Transcribe the records below verbatim, reproducing all source text but omitting the pictures.

Record set:
--- --- ---
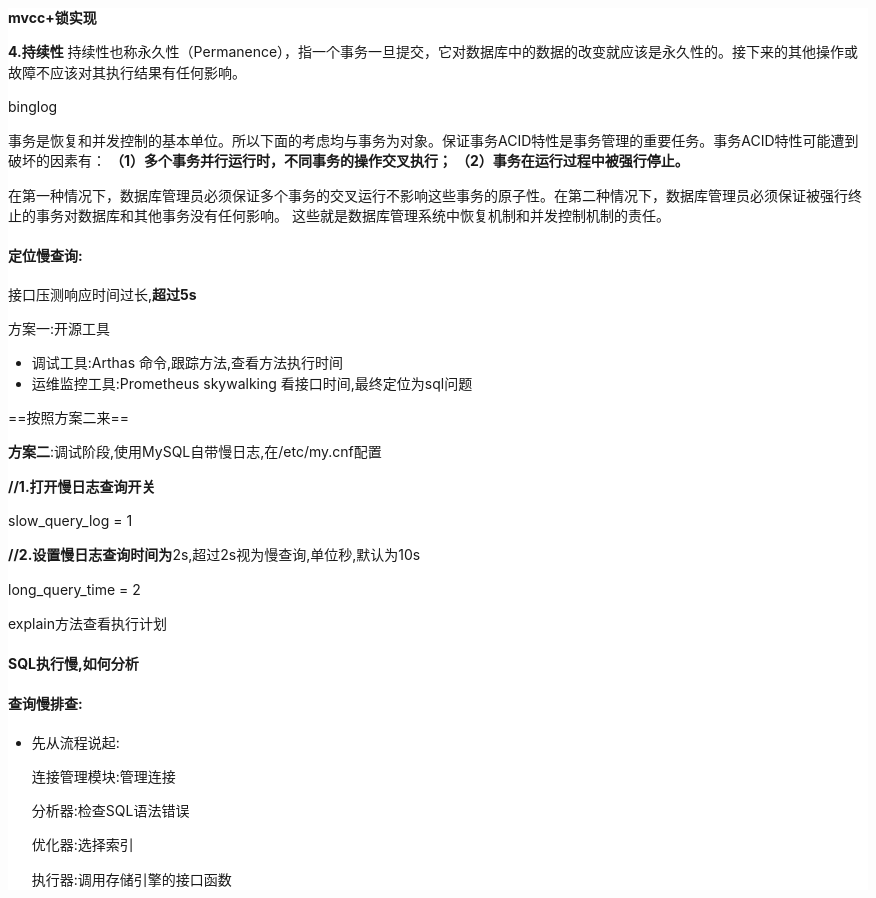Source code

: **mvcc+锁实现**



**4.持续性**
持续性也称永久性（Permanence），指一个事务一旦提交，它对数据库中的数据的改变就应该是永久性的。接下来的其他操作或故障不应该对其执行结果有任何影响。

binglog









事务是恢复和并发控制的基本单位。所以下面的考虑均与事务为对象。保证事务ACID特性是事务管理的重要任务。事务ACID特性可能遭到破坏的因素有：
**（1）多个事务并行运行时，不同事务的操作交叉执行；**
**（2）事务在运行过程中被强行停止。**

​	在第一种情况下，数据库管理员必须保证多个事务的交叉运行不影响这些事务的原子性。在第二种情况下，数据库管理员必须保证被强行终止的事务对数据库和其他事务没有任何影响。
这些就是数据库管理系统中恢复机制和并发控制机制的责任。



#### 定位慢查询:

接口压测响应时间过长,**超过5s**

方案一:开源工具

- 调试工具:Arthas	命令,跟踪方法,查看方法执行时间
- 运维监控工具:Prometheus	skywalking 看接口时间,最终定位为sql问题



==按照方案二来==

**方案二**:调试阶段,使用MySQL自带慢日志,在/etc/my.cnf配置

**//1.打开慢日志查询开关**

slow_query_log = 1

**//2.设置慢日志查询时间为**2s,超过2s视为慢查询,单位秒,默认为10s

long_query_time = 2	



explain方法查看执行计划



#### SQL执行慢,如何分析

#### **查询慢排查:**

- 先从流程说起:

  连接管理模块:管理连接

  分析器:检查SQL语法错误

  优化器:选择索引

  执行器:调用存储引擎的接口函数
--- --- ---
Written answer:
Source code

: **mvcc+锁实现**



**4.持续性**
持续性也称永久性（Permanence），指一个事务一旦提交，它对数据库中的数据的改变就应该是永久性的。接下来的其他操作或故障不应该对其执行结果有任何影响。

binglog









事务是恢复和并发控制的基本单位。所以下面的考虑均与事务为对象。保证事务ACID特性是事务管理的重要任务。事务ACID特性可能遭到破坏的因素有：
**（1）多个事务并行运行时，不同事务的操作交叉执行；**
**（2）事务在运行过程中被强行停止。**

​	在第一种情况下，数据库管理员必须保证多个事务的交叉运行不影响这些事务的原子性。在第二种情况下，数据库管理员必须保证被强行终止的事务对数据库和其他事务没有任何影响。
这些就是数据库管理系统中恢复机制和并发控制机制的责任。



#### 定位慢查询:

接口压测响应时间过长,**超过5s**

方案一:开源工具

- 调试工具:Arthas	命令,跟踪方法,查看方法执行时间
- 运维监控工具:Prometheus	skywalking 看接口时间,最终定位为sql问题



==按照方案二来==

**方案二**:调试阶段,使用MySQL自带慢日志,在/etc/my.cnf配置

**//1.打开慢日志查询开关**

slow_query_log = 1

**//2.设置慢日志查询时间为**2s,超过2s视为慢查询,单位秒,默认为10s

long_query_time = 2	



explain方法查看执行计划



#### SQL执行慢,如何分析

#### **查询慢排查:**

- 先从流程说起:

  连接管理模块:管理连接

  分析器:检查SQL语法错误

  优化器:选择索引

  执行器:调用存储引擎的接口函数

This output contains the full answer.